▶ TASK BRIEF
From the entries below, transcribe exactly the lines between the line holding "fmax=50Hz, 40: 1.2 -> 1" and the line holding "S.Arabia, 20: 2039 -> 2041", inclusive; skip all other lines.

▶ SOURCE DATA
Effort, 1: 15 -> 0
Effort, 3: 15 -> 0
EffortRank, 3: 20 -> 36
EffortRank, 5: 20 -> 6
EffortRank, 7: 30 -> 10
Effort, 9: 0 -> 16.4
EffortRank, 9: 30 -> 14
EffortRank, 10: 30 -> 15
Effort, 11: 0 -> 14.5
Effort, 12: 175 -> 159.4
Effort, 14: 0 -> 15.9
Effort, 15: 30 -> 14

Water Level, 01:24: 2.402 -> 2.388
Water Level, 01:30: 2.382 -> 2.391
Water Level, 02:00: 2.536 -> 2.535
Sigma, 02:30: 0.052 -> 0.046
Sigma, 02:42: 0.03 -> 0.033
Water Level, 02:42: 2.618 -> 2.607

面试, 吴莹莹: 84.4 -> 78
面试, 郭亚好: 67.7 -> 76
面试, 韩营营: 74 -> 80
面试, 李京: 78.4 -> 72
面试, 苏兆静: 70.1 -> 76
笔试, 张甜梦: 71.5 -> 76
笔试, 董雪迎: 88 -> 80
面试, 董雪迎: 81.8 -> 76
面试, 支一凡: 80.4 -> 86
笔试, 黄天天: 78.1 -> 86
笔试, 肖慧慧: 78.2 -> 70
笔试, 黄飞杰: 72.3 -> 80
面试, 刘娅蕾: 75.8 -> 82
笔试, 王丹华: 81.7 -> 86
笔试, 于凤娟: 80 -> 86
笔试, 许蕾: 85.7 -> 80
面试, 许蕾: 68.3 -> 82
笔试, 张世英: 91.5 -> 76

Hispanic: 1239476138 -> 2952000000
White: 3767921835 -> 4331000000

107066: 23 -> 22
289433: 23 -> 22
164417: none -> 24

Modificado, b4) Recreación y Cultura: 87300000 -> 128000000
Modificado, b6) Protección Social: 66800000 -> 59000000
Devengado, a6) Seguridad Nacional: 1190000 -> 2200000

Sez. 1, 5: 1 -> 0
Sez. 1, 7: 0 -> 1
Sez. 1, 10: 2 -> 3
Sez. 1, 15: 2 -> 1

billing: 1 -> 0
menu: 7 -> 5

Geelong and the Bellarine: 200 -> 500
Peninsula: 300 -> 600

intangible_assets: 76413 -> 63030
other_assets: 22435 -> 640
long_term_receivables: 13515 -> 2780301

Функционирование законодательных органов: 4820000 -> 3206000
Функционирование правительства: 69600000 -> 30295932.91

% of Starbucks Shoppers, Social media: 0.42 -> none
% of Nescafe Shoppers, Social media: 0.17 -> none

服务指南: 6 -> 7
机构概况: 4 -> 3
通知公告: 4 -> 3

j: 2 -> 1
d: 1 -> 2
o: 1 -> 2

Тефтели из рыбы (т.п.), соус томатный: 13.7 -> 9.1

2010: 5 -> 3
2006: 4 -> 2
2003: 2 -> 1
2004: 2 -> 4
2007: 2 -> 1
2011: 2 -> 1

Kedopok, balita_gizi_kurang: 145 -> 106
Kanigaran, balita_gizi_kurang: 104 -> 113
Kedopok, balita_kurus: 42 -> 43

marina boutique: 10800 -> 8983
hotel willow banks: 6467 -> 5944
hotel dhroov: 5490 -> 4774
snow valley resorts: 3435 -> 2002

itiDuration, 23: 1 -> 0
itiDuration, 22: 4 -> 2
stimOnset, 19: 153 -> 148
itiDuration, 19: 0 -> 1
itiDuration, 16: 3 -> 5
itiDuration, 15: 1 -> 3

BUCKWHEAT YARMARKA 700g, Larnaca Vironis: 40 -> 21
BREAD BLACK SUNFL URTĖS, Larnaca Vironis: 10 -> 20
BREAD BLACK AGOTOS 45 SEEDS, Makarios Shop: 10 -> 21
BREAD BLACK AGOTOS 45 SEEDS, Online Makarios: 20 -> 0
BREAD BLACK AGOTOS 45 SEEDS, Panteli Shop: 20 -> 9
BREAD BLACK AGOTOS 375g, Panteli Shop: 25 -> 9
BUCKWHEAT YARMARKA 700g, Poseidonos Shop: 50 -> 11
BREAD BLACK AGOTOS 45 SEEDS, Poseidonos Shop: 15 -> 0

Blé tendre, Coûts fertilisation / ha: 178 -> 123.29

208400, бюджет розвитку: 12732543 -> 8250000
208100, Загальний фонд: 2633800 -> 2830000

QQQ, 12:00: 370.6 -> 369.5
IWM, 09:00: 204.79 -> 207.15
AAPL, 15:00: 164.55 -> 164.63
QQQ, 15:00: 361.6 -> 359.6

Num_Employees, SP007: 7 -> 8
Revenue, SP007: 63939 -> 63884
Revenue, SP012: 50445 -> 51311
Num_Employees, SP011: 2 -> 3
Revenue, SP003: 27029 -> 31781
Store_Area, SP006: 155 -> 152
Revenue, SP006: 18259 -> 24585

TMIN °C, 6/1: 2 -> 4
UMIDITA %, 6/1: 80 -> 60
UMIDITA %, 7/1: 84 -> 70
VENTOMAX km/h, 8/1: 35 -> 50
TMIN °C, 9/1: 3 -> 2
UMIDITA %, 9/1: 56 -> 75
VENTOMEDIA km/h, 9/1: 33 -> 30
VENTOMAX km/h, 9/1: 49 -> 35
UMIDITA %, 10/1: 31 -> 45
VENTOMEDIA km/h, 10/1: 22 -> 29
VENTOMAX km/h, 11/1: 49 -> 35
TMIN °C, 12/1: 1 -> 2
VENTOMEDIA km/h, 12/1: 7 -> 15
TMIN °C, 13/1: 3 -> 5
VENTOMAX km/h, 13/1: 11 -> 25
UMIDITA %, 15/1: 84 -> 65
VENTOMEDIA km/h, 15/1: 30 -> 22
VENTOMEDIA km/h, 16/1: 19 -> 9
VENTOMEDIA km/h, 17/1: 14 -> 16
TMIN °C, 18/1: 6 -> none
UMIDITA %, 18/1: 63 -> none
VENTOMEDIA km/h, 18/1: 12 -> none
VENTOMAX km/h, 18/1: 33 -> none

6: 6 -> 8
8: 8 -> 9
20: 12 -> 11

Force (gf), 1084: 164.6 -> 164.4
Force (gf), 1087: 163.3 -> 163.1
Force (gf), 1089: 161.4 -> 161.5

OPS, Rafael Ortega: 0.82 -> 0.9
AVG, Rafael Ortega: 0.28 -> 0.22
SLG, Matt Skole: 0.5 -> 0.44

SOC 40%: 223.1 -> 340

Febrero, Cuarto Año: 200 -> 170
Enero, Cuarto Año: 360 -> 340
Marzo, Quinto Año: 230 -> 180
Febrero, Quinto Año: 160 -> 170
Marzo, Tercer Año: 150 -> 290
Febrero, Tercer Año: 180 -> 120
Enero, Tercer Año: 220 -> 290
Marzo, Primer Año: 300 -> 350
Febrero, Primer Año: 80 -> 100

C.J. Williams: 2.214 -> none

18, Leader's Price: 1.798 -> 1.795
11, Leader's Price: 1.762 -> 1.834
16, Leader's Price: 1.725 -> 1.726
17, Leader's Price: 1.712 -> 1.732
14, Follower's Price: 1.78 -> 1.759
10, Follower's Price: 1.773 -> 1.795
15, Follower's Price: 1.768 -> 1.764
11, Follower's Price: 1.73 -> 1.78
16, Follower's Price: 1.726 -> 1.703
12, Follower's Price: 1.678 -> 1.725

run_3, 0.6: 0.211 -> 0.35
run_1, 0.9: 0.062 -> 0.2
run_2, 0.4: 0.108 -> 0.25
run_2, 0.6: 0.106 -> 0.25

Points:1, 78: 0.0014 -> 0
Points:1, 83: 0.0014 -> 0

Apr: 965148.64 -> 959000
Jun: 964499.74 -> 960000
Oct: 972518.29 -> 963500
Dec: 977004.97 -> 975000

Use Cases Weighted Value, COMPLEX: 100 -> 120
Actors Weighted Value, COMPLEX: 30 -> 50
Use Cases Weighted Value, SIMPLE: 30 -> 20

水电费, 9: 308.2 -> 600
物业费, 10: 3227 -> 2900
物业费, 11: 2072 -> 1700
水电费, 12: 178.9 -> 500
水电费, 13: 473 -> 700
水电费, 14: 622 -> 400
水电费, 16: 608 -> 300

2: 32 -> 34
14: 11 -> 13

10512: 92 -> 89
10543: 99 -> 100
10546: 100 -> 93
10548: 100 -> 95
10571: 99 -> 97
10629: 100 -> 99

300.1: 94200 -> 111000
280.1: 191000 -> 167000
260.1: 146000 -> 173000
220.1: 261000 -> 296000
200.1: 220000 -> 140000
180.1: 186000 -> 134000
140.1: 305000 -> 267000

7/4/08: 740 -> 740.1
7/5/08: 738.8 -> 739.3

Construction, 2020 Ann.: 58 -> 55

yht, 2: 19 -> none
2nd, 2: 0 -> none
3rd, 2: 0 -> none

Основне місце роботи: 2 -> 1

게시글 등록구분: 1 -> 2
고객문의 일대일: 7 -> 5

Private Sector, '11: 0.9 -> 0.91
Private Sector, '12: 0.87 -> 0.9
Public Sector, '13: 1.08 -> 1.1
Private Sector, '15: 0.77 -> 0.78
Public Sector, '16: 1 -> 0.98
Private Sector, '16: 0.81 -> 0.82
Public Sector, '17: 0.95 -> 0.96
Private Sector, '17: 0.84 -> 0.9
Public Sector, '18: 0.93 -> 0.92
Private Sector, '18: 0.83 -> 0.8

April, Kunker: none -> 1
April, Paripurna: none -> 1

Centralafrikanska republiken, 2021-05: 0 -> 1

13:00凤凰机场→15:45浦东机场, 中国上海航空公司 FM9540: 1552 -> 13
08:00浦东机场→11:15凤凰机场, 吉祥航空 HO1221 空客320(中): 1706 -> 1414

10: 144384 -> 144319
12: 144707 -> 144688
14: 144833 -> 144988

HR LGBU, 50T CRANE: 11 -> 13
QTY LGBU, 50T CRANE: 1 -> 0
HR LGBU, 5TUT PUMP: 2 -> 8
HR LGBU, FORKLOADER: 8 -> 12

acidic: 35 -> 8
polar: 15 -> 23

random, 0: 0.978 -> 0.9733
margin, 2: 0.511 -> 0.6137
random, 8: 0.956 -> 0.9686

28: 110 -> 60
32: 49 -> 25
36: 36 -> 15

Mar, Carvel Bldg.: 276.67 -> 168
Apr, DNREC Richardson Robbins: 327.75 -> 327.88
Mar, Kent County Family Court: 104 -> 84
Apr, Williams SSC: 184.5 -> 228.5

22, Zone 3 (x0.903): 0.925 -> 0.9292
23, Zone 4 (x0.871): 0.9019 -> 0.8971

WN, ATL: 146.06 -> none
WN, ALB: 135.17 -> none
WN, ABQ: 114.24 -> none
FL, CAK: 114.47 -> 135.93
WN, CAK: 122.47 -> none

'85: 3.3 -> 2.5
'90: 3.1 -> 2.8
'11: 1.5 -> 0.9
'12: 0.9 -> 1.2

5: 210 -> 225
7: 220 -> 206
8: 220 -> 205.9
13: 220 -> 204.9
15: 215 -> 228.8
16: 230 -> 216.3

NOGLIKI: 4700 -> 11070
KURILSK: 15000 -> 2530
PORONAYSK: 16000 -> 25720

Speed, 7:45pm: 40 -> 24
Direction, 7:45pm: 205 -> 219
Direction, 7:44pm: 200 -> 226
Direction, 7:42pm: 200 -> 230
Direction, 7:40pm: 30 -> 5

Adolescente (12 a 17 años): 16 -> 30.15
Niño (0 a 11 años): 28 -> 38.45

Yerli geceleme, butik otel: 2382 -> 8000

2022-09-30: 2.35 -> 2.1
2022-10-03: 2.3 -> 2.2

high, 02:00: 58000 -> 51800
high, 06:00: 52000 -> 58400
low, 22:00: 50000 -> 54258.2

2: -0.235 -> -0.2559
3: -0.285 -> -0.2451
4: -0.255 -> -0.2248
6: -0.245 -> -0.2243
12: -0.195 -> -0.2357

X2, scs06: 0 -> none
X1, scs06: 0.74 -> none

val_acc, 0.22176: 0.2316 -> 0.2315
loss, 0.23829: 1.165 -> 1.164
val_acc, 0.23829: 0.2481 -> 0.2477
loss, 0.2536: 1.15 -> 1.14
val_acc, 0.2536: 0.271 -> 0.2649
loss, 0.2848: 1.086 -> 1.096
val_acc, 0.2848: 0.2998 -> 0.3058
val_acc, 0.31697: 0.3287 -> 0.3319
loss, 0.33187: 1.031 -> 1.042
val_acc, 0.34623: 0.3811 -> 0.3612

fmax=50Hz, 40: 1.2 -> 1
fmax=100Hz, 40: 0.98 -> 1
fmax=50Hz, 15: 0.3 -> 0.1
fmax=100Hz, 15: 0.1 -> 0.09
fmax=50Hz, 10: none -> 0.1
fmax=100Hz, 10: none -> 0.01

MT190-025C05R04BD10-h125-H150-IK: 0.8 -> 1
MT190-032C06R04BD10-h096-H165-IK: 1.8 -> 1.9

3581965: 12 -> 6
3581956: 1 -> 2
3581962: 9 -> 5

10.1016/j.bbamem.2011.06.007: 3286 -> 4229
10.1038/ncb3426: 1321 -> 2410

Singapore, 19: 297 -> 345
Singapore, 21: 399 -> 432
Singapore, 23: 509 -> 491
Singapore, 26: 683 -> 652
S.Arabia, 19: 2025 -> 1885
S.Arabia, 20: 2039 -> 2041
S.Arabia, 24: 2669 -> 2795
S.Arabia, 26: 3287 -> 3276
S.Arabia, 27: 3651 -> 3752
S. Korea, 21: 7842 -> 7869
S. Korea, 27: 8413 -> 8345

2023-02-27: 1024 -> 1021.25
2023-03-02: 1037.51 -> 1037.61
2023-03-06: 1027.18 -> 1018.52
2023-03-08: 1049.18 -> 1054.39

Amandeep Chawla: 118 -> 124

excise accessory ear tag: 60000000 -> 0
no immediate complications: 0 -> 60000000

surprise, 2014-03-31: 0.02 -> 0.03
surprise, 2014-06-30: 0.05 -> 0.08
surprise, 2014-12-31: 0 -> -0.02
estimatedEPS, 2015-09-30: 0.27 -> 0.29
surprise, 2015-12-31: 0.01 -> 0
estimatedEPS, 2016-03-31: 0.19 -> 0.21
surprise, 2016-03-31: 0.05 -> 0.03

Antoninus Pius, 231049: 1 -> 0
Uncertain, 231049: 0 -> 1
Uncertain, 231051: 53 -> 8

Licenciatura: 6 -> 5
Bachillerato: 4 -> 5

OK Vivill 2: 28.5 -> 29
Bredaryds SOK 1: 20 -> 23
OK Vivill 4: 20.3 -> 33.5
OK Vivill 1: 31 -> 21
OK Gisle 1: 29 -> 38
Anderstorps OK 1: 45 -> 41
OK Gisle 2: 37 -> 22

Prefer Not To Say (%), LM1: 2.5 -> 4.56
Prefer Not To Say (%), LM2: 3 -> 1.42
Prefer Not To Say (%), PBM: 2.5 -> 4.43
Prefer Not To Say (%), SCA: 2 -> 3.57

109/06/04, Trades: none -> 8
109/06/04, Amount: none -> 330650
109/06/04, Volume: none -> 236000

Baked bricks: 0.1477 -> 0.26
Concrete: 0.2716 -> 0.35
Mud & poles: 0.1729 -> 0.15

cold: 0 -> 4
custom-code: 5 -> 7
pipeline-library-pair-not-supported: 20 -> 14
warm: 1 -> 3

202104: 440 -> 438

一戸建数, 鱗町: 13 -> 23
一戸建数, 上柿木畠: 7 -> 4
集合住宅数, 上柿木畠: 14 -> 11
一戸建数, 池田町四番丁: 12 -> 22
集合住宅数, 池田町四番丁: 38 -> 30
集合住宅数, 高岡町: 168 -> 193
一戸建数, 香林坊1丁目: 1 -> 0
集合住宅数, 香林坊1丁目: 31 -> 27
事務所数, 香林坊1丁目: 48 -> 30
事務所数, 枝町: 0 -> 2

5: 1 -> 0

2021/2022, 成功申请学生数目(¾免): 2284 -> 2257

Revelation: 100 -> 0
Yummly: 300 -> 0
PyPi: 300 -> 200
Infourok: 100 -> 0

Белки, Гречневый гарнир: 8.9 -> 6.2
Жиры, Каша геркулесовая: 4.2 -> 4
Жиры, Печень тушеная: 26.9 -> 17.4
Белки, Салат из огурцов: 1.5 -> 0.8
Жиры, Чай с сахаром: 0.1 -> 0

▶ TASK SOLUTION
fmax=50Hz, 40: 1.2 -> 1
fmax=100Hz, 40: 0.98 -> 1
fmax=50Hz, 15: 0.3 -> 0.1
fmax=100Hz, 15: 0.1 -> 0.09
fmax=50Hz, 10: none -> 0.1
fmax=100Hz, 10: none -> 0.01

MT190-025C05R04BD10-h125-H150-IK: 0.8 -> 1
MT190-032C06R04BD10-h096-H165-IK: 1.8 -> 1.9

3581965: 12 -> 6
3581956: 1 -> 2
3581962: 9 -> 5

10.1016/j.bbamem.2011.06.007: 3286 -> 4229
10.1038/ncb3426: 1321 -> 2410

Singapore, 19: 297 -> 345
Singapore, 21: 399 -> 432
Singapore, 23: 509 -> 491
Singapore, 26: 683 -> 652
S.Arabia, 19: 2025 -> 1885
S.Arabia, 20: 2039 -> 2041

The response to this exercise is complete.